Ekonomist & Araştırmacı Barış Yalın Uzunlu, Fintechtime Haziran sayısı için yazdı “Kış kapıda!”

Bugünlerde yapay zekâ ile kuantum teknolojileri en sevdiğimiz iki çocuğumuz gibi. Her ikisini de doğduklarından beri ayrı bir yerde tutuyoruz. Yapay zekâ milyonlarca insanın hayatına dokunurken kuantum teknolojileri tam bir Nobel mıknatısı haline gelmiş durumda. Fakat ne kadar üzerlerine düşersek düşelim, büyüyüp gelişene kadar sayısız hastalık geçiriyorlar. Atlatırlarsa, bağışıklık kazanıp daha da güçleniyorlar. İşte bu ölümcül hastalık dönemlerinde teknoloji dilinde “kış” diyoruz ve yapay zekâ bunlardan iki tane atlattı. Ben kuantum teknolojileri için de havanın yavaş yavaş soğumaya başladığını düşünüyorum. Bu yazı bunun temel sebebi hakkında…

 

Kış kapıda!

Bugünlerde yapay zekâ ile kuantum teknolojileri en sevdiğimiz iki çocuğumuz gibi. Her ikisini de doğduklarından beri ayrı bir yerde tutuyoruz çünkü ilki daha kaliteli bir hayat sürmemizi sağlarken ikincisi ise yeni ufuklara yelken açmamızı sağlıyor. En fazla emeği onları geliştirmeye harcıyoruz çünkü parlak bir gelecek vaat ediyorlar. Yapay zekâ milyonlarca insanın hayatına dokunurken kuantum teknolojileri tam bir Nobel mıknatısı haline gelmiş durumda. Fakat ne kadar üzerlerine düşersek düşelim, büyüyüp gelişene kadar sayısız hastalık geçiriyorlar. Bunların büyük bir çoğunluğu önemsiz, bir kısmı ise maalesef ölümcül. Atlatırlarsa, bağışıklık kazanıp daha da güçleniyorlar. İşte bu ölümcül hastalık dönemlerinde teknoloji dilinde “kış” diyoruz ve yapay zekâ bunlardan iki tane atlattı. Ben kuantum teknolojileri için de havanın yavaş yavaş soğumaya başladığını düşünüyorum. Bu yazı bunun temel sebebi hakkında.

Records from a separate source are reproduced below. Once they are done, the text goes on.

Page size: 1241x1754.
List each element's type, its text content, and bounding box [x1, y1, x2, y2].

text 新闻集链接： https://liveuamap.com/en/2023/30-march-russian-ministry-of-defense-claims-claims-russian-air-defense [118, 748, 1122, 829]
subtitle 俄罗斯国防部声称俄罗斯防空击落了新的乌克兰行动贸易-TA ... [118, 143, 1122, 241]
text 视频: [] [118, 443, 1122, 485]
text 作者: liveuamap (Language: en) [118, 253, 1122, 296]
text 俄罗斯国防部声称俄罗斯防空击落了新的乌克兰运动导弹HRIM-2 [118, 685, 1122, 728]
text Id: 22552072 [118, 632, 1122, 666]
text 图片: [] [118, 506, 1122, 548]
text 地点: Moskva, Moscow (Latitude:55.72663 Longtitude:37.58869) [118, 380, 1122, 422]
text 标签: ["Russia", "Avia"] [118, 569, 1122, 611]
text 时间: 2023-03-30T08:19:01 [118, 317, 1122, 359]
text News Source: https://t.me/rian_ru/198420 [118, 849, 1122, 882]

Yapay zekânın ilk kış dönemi 1974-80 yılları arası. İlginin azaldığı, yatırımların durma noktasına geldiği, umutsuzluğun alıp yürüdüğü karanlık bir dönem. Yardıma “expert systems” koştu. Bu yöntemler öyle bir hava yarattı ki, kısa zamanda insan zekâsını aşan sistemler geliştirileceği beklentisi oluştu. Yakınından bile geçemeyecekleri anlaşıldığında ise, yeni bir kriz patladı ve ikinci kış dönemine “merhaba” dedik.  1987-1994 dönemleri arası. Bu sefer de imdadımıza “neural networks” yetişti. Altını çizmekte fayda var, her iki kurtarıcı da akademi dünyasının bize hediyesi. Yapay zekâ bu dönemlerden güçlenerek çıktı ve günümüzde geldiği nokta hepimizin malumu.

Her iki krizin de sebebi aynıydı: Şişirilmiş beklentilerin bolluğu. Amiyane tabirle “hayal satmak”. İşte kuantum teknolojileri de günümüzde aynı dertten muzdarip.

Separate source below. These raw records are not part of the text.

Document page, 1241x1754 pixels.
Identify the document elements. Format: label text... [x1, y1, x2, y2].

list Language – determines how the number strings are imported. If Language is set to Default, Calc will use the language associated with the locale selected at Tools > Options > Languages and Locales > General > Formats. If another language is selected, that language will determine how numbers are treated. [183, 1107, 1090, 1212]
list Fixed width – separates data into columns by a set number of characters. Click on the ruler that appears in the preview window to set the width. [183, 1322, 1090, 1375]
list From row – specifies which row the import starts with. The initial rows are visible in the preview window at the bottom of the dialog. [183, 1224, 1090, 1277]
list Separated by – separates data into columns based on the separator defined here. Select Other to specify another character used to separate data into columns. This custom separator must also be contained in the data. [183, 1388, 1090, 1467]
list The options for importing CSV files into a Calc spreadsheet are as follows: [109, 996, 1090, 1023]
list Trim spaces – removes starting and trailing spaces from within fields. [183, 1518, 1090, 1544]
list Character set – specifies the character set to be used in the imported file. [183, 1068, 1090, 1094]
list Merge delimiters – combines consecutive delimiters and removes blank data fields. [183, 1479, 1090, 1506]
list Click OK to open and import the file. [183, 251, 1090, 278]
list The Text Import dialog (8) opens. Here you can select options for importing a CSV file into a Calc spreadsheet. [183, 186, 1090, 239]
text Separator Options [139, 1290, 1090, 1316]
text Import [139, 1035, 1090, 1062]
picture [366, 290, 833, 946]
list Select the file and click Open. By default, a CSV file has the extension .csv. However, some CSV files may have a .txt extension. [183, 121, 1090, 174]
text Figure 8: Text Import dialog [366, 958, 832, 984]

Bunlara çarpıcı bir örnek vereyim: Kuantum teknolojileri küresel ısınma sorununa çare bulacak. Tabii ki bulamayacak. Küresel ısınmayı tersine çevirmek istiyorsak temiz enerjiye yönelmemiz ve ormanlarımızı yok etmememiz yeterli. Ozon tabakası kendi kendini tamir etme özelliğine sahip. Başka hiçbir şey yapmaya gerek yok.

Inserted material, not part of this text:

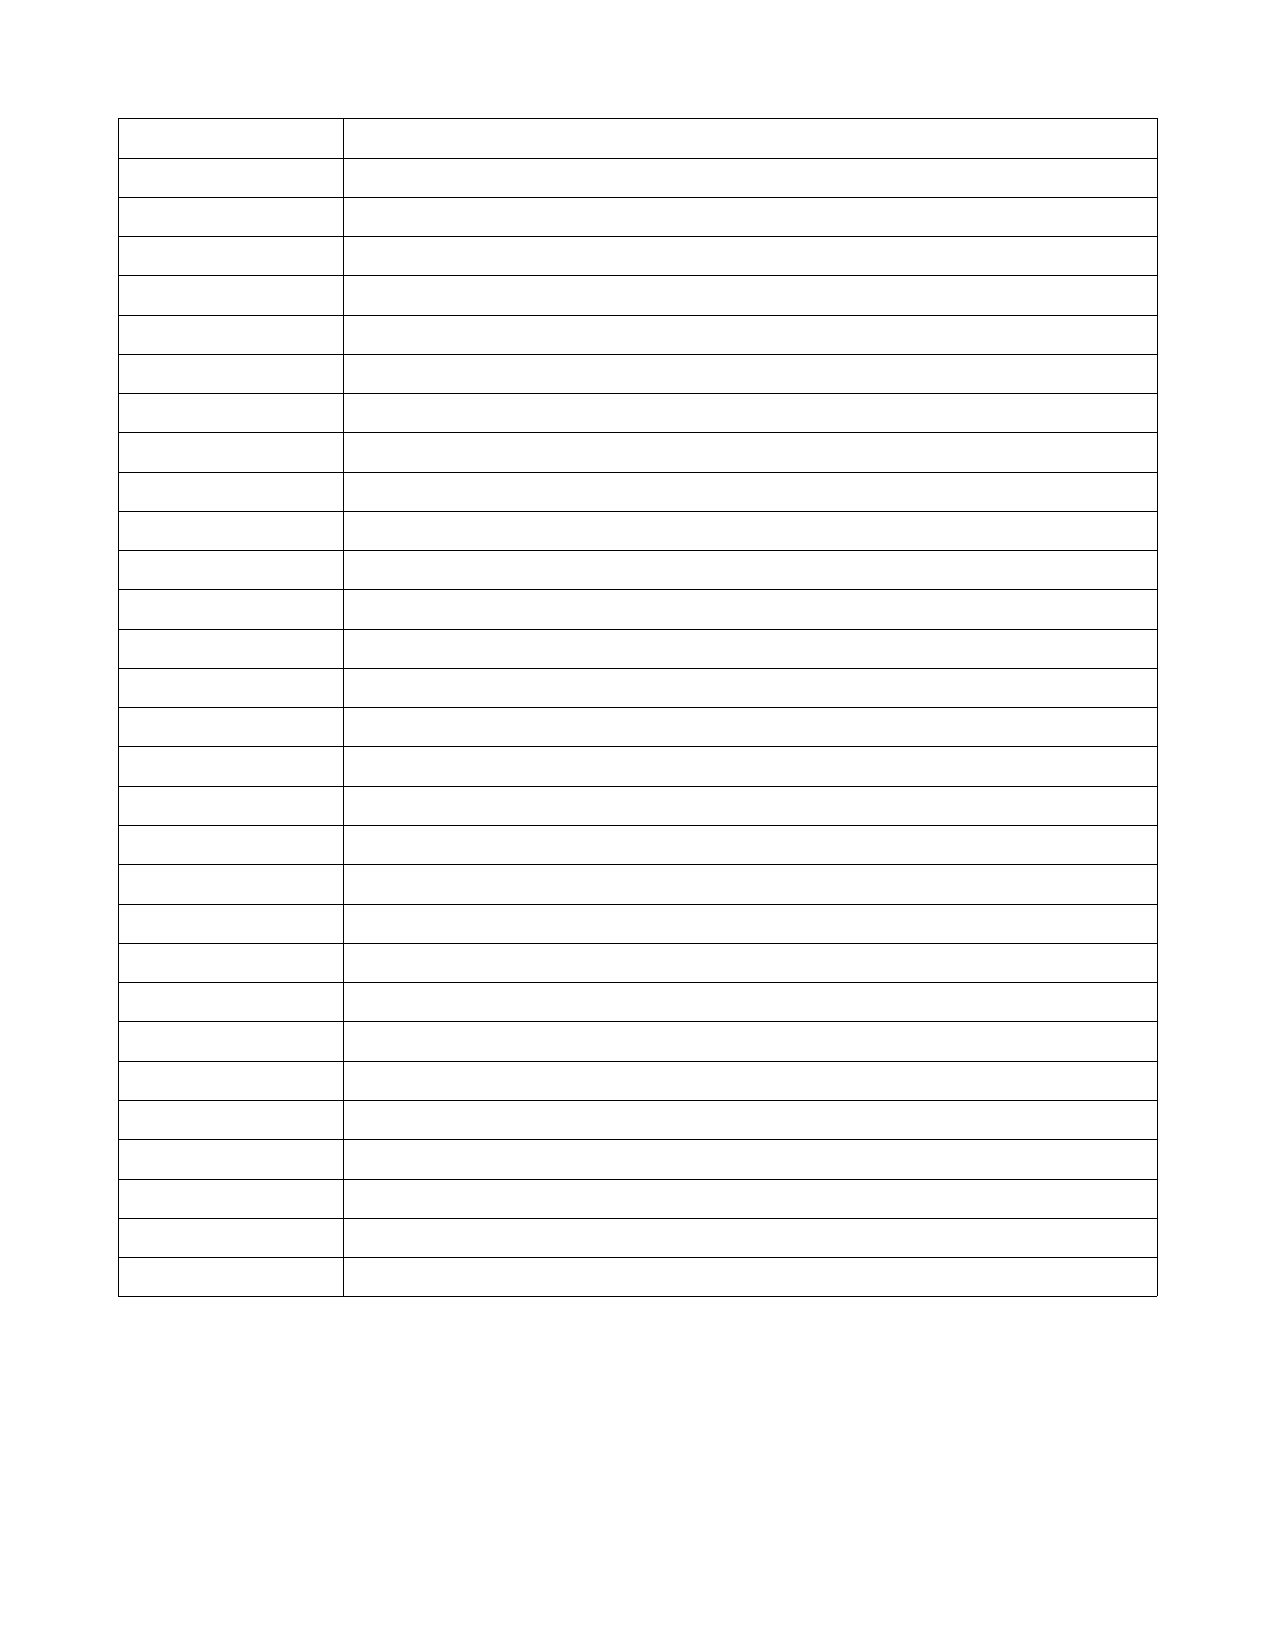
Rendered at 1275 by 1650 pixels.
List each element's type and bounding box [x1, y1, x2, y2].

Bir başka fantastik beklenti örneği daha: “Kuantum teknolojileri sayesinde ışık hızını aşıp evreni kolonileştireceğiz”. Gerçek şu ki, evrenin çok büyük bir bölümüne asla ulaşamayacağız. Hubble yasasına göre evrenin genişleme hızı uzaklık ile doğru orantılıdır ve bu evrenin uç noktalarında ışık hızını da aşar. Solucan deliklerine tutunmayalım, onlar yalnızca teoriden ibaret. Şu ana kadar tek bir tanesi bile tespit edilemedi. Işınlanma desek, adı üstünde, ışık hızıyla gitmekten bahsediyoruz. Bugün dünyadan ışınlansak, sadece kendi galaksimizin etrafını dolaşmamız 300,000 yıl sürüyor. Evrende bizim galaksimiz gibi milyarlarcası var. Daha fazla söze gerek yok sanırım.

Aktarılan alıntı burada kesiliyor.